Peruvian archaeologist and anthropologist (1936–2023)

Luis Guillermo Lumbreras Salcedo (29 July 1936 – 9 November 2023) was a Peruvian archaeologist, anthropologist and academic.

== Life and career ==
Born in Ayacucho, Lumbreras graduated in archaeology and ethnology at the National University of San Marcos. The main object of his studies was the origin of civilization in Peru, for which he theorized a fusion of autochthonous and foreign elements.

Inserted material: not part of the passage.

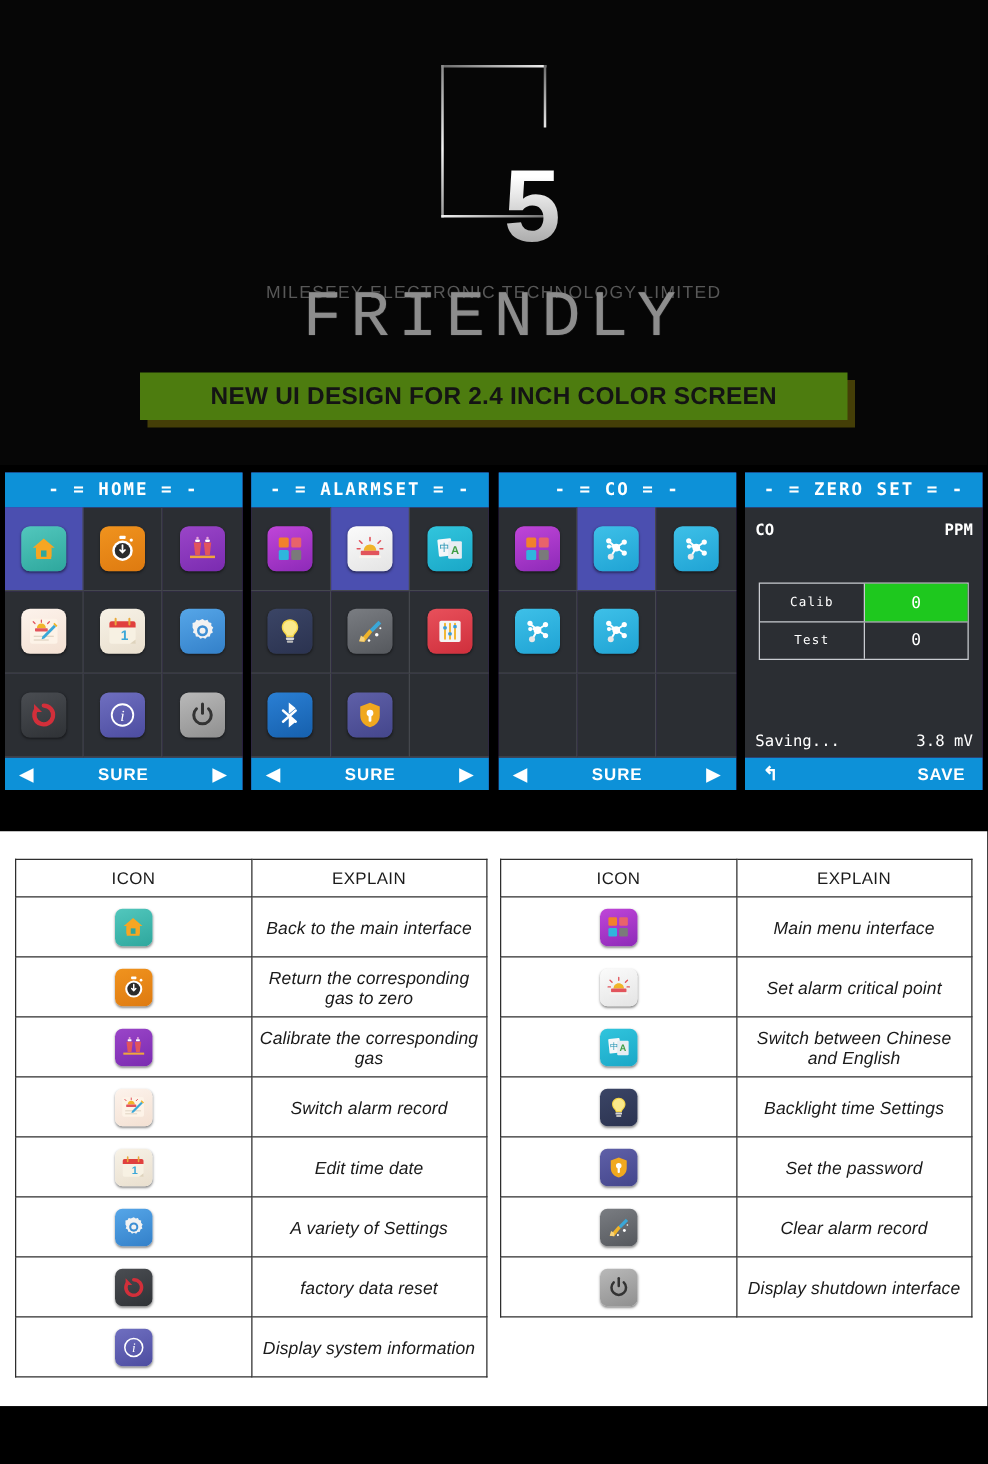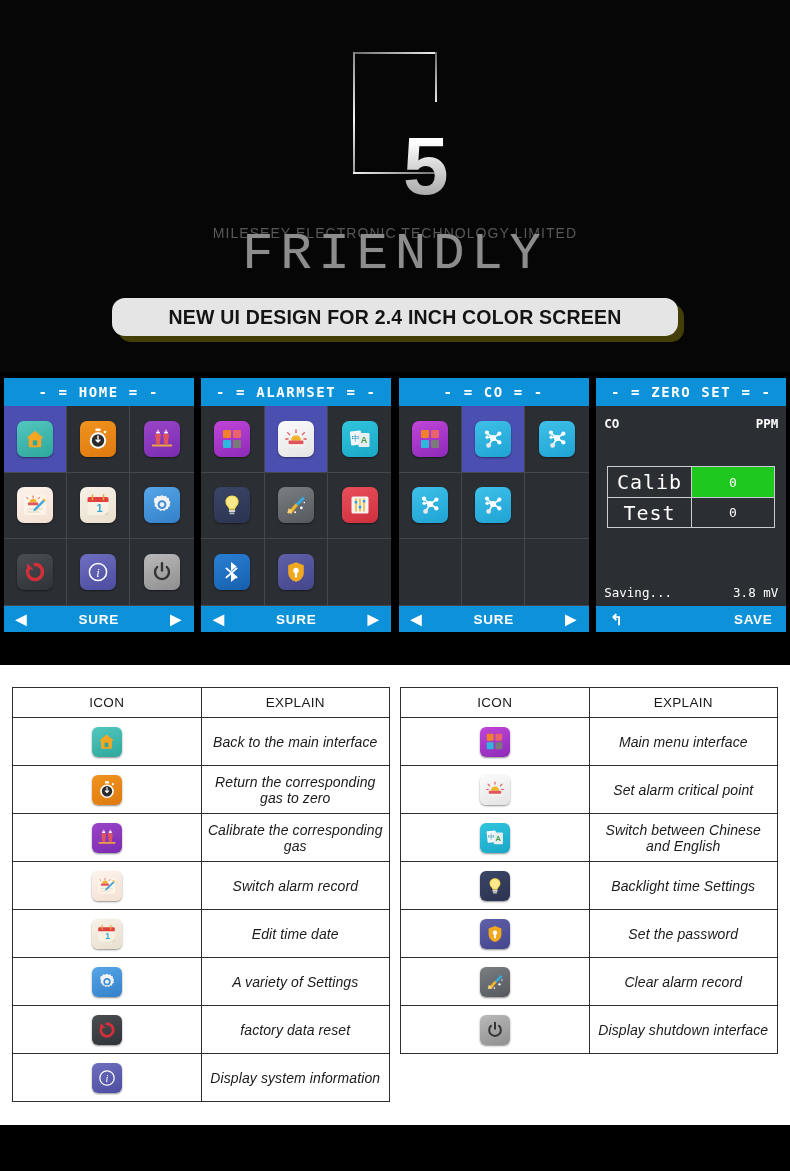"NEW UI DESIGN FOR 2.4" .banner { background: #e5e5e5 -> #4d7c0f; border-radius: 13px -> none }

Lumbreras served as professor at his alma mater, at the National University of Education Enrique Guzmán y Valle, at the National Agrarian University and at the San Cristóbal of Huamanga University. He also served as director of the National Institute of Culture, director of the National Museum of Archaeology, Anthropology and History of Peru and president of the Museo de la Nación. He founded the Andean Institute of Archaeological Studies and co-founded the State University of Northern Rio de Janeiro.

In June 1973 Lumbreras was one of the academics who participated in the Primer Congreso del Hombre Andino held in northern Chile.

During his career Lumbreras received various honours and accolades, including the National Culture Prize, the National Prize for Scientific Research and the Humboldt Prize.

== Death ==
He died in Lima on 9 November 2023, at the age of 87.